| Exercise |
Pick up the text on the Alabama Capitol Building after its last sentence and carry it forward.

| Extract provided |

##########

1. The Alabama Capitol Building
The current capitol building was built from 1850 to 1851, with Barachias Holt as supervising architect. Holt, originally from Exeter, Maine, was a master mechanic by trade. Following his work on the capitol he created a successful sash, door, and blind factory in Montgomery.

The new building utilized the brick foundations and general layout of Button's previous structure, with modifications by Holt. The modifications included a full three-story building over a basement and a three-story front portico, this time without a pediment. Holt's dome was a departure from the previous work also, this time the wood and cast iron dome was supported on a ring of Corinthian columns and topped with a simple twelve-sided glazed lantern. John P. Figh and James D. Randolph were the principal contractors. Figh had previously completed extensive brickwork on the William Nichols-designed campus for the University of Alabama at Tuscaloosa. Randolph was in charge of the carpentry work, which was at least partially accomplished by subcontractors.[10] Nimrod E. Benson and Judson Wyman were the building supervisors.

The new capitol building was first occupied by the Alabama Legislature on October 1, 1851. The clock over the portico was installed in February 1852. The clock, along with a bell, was purchased by the City of Montgomery and presented to the state in 1852. In proportion to the capitol building, the clock appears as a square white box with black dials and crowned with a gabled roof. The dials are 10 feet (3.0 m) in diameter with 4-foot (1.2 m) minute hands and a 3-foot (0.91 m) hour hands. It has been criticized as architecturally inappropriate on various occasions since its initial installation. With the secession of Alabama and six other Deep South states and subsequent formation of the Confederacy in February 1861, the building served as its first capitol until May 22, 1861.  A commemorative brass marker in the shape of a six-pointed star is set into the marble floor of the front portico at the precise location where Jefferson Davis stood on February 18, 1861, to take his oath of office as the only President of the Confederate States of America.
 
Inauguration of Jefferson Davis as President of the Confederate States of America on the steps of the capitol building on February 18, 1861.
In 1961 Governor John Patterson flew a seven-starred version of the Stars and Bars over the capitol for several days in celebration of the centennial of the Civil War. His successor, George Wallace, raised the Confederate Battle Flag over the dome on April 25, 1963, the date of his meeting with U.S. Attorney General Robert F. Kennedy to discuss desegregation at the University of Alabama, as a symbol of defiance to the federal government. The flag remained there for almost 30 years. Several African American legislators and members of the state chapter of the NAACP were arrested in 1988 after attempting to remove the flag. The flag was removed during renovations to the dome in 1991, and its return was barred by a 1993 state court decision, which ruled that a state statute from 1895 allows only the national and state flags to fly over the capitol building.

##########

| Records shown |
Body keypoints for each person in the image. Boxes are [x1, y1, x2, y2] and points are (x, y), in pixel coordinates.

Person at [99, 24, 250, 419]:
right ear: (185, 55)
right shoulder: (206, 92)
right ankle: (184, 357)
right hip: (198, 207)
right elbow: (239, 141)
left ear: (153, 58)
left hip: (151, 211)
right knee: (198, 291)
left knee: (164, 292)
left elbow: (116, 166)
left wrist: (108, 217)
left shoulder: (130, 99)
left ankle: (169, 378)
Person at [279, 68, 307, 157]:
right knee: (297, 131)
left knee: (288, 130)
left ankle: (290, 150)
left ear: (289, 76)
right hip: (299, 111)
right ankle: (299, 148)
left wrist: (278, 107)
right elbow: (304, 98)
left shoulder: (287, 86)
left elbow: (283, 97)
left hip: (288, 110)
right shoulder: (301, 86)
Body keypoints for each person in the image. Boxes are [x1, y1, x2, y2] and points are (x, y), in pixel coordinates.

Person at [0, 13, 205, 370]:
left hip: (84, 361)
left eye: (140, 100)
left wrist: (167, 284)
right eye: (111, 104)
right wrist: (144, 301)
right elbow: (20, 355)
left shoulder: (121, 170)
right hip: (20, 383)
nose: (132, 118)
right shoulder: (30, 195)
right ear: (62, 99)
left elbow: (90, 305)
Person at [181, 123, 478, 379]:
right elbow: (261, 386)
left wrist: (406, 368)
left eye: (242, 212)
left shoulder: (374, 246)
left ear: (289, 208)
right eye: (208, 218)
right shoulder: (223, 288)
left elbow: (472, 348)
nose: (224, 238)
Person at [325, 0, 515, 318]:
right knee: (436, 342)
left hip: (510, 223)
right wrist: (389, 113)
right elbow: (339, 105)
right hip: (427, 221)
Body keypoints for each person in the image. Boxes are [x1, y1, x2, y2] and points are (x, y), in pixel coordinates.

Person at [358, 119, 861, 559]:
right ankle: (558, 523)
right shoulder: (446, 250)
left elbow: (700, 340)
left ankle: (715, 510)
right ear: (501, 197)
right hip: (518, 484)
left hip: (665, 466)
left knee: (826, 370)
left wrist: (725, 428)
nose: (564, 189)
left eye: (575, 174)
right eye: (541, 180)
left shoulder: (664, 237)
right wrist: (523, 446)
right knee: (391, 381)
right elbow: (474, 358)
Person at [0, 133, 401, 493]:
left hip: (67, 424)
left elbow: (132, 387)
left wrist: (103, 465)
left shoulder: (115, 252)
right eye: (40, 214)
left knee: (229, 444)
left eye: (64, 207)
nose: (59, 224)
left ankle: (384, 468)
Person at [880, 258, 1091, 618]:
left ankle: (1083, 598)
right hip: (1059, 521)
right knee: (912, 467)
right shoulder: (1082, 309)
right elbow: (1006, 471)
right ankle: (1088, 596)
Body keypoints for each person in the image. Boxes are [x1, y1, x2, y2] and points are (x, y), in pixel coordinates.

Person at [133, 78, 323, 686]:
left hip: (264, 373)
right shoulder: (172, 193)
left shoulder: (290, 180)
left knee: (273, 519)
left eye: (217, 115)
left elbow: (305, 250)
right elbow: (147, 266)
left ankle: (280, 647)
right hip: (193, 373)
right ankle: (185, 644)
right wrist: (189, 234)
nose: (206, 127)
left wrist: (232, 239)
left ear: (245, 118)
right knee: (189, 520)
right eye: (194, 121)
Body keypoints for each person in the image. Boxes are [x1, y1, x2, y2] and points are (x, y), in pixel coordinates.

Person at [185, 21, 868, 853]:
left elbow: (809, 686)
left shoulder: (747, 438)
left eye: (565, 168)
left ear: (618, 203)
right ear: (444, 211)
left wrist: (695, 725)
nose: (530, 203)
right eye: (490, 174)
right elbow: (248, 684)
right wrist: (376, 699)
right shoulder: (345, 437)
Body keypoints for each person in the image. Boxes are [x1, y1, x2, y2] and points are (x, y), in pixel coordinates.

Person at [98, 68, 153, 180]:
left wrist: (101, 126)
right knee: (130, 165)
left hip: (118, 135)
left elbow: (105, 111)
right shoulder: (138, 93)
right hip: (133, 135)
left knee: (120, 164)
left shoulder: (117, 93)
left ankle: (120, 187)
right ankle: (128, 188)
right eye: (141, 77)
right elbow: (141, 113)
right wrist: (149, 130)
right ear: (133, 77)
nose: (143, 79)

##########

| Answer box |
The building served as home to the Alabama Legislature until 1985, when it moved to the Alabama State House. Officially, this move was temporary, since the Alabama Constitution requires that the Legislature meet in the capitol. In 1984, a constitutional amendment was passed that allowed the Legislature to move to another building if the capitol were to be renovated. The renovation started in 1985 and was completed in 1992 by the architecture group Holmes and Holmes. Upon the reopening of the building, the Governor of Alabama and numerous other state offices moved back into the building, but the legislature remained at the State House.

On May 7, 2009, the legislature reconvened in the capitol building for the first time since September 20, 1985, due to flooding in the State House. This required some adapting, as the capitol did not have desks in the House chamber and those in the Senate chamber were 1861 replicas. Neither chamber has a computerized voting system. The capitol building's heating and air conditioning is supplied from the State House. Because the electricity had been turned off in the State House due to the flooding, there was no air conditioning in the capitol.

The original core of the building, as well as the subsequent additions, is essentially Greek Revival in style. The 1851 three-story core of the building features bays delineated by Doric pilasters and a monumental three-story hexastyle portico utilizing the Composite order. The original core of the building is 150 by 70 feet (46 m × 21 m), with an original central rear judiciary wing measuring 40 by 50 feet (12 m × 15 m). The first extension to the rear added another 70 by 50 feet (21 m × 15 m). Each side-wing is 100 by 92 feet (30 m × 28 m).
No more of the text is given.